Em 2019, foi publicada a tradução portuguesa de O livro branco. Tão díspar dos romances anteriormente mencionados, viria a ser fulcral na decisão do Comité do Nobel, que salientou o seu carácter “poético” e as suas “orações seculares”. Ou seja, mais características que mostram, no entender de quem tomou a decisão, a amplitude estilística e a diversidade narrativa do trabalho de Kang.
Neste livro, a autora escreve sobre coisas brancas, literalmente coisas e literalmente brancas, como o sal, o arroz ou a lua. É uma narrativa em grande parte metafórica, com a ideia do branco a aludir para uma ideia de pureza. A narrativa, porém, não é a mera listagem de objetos, antes a relação de uma não-relação. Kang conta a história da própria mãe, que perdeu a primeira filha, duas horas após o parto. O sofrimento dos pais da bebé abate-se também sobre os leitores, que depois seguem pelo eixo da relação da nova filha, que talvez não existisse caso a primeira tivesse sobrevivido, com a ideia da primeira. Com uma lentidão lírica, Kang trata a ausência da irmã morta num cenário também ele despido: uma cidade abraçada pelo frio da neve, com prédios destruídos por bombardeamentos da segunda grande guerra.
“Lições de grego”
Publicado em Portugal no ano passado, Lições de Grego é o último romance de Kang a cá ter chegado. E eis uma narrativa diferente das anteriores, com a história de amor entre uma mulher que deixou de conseguir falar e o seu professor de grego antigo, que está prestes a ficar cego.

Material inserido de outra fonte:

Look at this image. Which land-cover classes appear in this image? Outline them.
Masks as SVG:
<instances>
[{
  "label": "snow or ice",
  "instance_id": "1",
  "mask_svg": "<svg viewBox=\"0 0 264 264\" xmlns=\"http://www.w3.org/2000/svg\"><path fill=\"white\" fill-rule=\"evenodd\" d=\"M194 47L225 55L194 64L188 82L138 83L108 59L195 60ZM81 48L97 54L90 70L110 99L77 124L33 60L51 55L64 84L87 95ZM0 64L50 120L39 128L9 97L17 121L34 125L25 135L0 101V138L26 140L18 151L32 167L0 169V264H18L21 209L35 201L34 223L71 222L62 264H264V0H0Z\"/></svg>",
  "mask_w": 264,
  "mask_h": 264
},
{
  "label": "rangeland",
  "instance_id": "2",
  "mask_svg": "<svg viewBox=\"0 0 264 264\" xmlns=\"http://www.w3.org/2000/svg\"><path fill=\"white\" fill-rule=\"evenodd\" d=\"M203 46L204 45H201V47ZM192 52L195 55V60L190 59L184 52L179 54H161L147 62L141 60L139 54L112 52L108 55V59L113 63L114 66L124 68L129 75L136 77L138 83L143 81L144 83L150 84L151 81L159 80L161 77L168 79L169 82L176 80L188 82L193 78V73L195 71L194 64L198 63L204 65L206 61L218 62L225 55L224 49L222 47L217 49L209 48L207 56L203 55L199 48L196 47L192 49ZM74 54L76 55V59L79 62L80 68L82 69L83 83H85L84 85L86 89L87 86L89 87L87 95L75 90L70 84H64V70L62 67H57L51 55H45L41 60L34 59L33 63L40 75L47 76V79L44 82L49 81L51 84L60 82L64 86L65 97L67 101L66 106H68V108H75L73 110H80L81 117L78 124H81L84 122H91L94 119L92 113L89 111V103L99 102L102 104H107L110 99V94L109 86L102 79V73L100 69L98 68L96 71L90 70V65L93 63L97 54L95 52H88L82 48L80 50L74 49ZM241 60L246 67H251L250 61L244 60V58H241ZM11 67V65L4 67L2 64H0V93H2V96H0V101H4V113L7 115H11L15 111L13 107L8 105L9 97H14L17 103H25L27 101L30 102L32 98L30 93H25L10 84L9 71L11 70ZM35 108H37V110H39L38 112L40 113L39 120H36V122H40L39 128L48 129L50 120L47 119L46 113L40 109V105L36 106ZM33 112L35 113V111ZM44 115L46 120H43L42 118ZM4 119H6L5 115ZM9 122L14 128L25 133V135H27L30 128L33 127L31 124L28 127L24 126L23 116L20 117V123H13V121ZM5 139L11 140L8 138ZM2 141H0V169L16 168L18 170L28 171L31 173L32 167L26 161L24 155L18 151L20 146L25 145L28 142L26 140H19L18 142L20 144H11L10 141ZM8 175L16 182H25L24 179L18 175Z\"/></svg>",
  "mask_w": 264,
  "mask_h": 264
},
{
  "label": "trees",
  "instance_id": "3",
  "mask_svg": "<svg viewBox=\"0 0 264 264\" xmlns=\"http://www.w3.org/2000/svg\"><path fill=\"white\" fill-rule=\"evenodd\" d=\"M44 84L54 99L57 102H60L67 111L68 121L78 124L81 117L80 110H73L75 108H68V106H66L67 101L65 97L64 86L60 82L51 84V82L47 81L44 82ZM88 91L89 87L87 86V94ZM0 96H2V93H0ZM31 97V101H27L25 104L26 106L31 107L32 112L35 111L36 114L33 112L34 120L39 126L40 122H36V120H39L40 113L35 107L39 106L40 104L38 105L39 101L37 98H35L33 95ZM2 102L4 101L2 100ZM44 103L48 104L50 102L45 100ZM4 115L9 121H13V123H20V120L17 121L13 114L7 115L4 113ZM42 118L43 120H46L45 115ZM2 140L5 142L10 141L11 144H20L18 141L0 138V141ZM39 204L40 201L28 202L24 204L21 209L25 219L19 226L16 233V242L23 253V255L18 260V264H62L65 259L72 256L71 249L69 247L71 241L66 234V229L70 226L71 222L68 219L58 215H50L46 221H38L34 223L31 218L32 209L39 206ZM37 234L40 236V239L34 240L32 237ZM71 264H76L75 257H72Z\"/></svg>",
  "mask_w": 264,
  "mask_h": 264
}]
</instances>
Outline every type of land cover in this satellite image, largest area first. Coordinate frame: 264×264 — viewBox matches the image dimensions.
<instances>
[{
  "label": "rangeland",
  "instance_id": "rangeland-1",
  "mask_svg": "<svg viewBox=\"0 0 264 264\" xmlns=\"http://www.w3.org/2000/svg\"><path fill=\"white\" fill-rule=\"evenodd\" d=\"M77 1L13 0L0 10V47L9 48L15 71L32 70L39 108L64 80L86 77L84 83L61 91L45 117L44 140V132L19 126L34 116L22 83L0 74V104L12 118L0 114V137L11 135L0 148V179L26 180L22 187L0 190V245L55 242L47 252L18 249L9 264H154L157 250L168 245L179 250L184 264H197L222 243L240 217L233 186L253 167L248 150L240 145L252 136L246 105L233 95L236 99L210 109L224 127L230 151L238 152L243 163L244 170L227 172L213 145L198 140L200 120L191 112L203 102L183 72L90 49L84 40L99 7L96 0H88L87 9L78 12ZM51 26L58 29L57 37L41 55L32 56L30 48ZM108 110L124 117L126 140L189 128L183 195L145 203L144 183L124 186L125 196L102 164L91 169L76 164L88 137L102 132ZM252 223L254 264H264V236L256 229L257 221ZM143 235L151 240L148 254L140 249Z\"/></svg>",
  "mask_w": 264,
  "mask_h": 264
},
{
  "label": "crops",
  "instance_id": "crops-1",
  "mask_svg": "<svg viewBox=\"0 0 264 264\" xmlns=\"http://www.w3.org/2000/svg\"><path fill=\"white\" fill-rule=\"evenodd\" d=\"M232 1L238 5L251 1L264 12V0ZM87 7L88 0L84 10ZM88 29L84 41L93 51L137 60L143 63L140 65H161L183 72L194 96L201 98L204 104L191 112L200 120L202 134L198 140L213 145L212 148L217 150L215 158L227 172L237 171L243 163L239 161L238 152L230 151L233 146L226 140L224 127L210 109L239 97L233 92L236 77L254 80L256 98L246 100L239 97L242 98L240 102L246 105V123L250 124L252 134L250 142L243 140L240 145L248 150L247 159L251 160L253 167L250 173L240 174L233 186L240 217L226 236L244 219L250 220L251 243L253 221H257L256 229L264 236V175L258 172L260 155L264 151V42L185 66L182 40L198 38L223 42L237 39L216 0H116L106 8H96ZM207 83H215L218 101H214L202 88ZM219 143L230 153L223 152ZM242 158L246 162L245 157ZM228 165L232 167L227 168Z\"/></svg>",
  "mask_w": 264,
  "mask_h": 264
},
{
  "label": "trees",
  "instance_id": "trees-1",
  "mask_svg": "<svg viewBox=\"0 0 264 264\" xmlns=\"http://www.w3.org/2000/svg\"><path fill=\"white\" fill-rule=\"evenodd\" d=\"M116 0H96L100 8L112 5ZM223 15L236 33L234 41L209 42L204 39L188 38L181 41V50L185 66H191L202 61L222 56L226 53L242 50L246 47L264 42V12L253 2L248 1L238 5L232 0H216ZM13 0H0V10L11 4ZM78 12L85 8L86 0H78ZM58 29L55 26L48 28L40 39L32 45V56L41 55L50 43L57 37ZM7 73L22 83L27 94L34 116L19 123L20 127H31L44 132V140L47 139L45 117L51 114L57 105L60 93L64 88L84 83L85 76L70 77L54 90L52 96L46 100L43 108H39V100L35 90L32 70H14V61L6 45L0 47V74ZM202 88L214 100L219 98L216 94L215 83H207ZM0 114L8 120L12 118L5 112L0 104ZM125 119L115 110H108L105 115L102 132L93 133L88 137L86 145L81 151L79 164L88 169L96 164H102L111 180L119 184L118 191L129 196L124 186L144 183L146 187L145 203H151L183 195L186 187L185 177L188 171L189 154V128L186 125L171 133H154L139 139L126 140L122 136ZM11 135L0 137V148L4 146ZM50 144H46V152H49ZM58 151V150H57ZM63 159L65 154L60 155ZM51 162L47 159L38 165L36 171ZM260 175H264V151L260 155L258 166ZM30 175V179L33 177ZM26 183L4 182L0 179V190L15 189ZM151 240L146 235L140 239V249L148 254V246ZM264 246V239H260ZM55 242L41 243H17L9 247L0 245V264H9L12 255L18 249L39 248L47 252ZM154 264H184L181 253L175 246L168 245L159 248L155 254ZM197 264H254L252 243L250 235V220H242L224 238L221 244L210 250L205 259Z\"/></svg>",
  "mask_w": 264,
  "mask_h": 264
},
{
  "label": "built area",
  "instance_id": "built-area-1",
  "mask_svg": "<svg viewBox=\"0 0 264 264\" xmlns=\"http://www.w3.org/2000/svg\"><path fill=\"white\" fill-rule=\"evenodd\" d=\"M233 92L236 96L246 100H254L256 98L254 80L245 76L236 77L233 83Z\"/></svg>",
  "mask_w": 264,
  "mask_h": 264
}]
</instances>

O romance acaba por ser uma reflexão sobre a perda, já que, além das capacidades, ambos têm outras dores: a mulher perdeu a mãe recentemente, assim como a custódia do filho; o homem, além de estar prestes a perder a autonomia, foi abandonado pelo pai e vive dividido, desligado, entre as duas culturas dos países em que cresceu, a Coreia do Sul e a Alemanha, tão diferentes entre si.
São estes problemas que criam a relação empática e os empurram um para o outro, procurando-se a intimidade onde certos sentidos falham. A história do homem e a da mulher vão sendo contadas à vez, com técnicas diferentes: a dele é na primeira pessoa, dirigindo-se às mulheres da sua vida; a dela é na terceira pessoa omnisciente.
“Despedidas Impossíveis”
Este ano, será ainda publicado, de acordo com a informação da editora, o romance Despedidas Impossíveis, o mais recente da autora laureada. No ano passado, este romance foi o vencedor do Prémio Médicis. Com uma lista de romances tão diversos, e com o selo do Nobel em cima, este romance será aguardado com mais expectativa.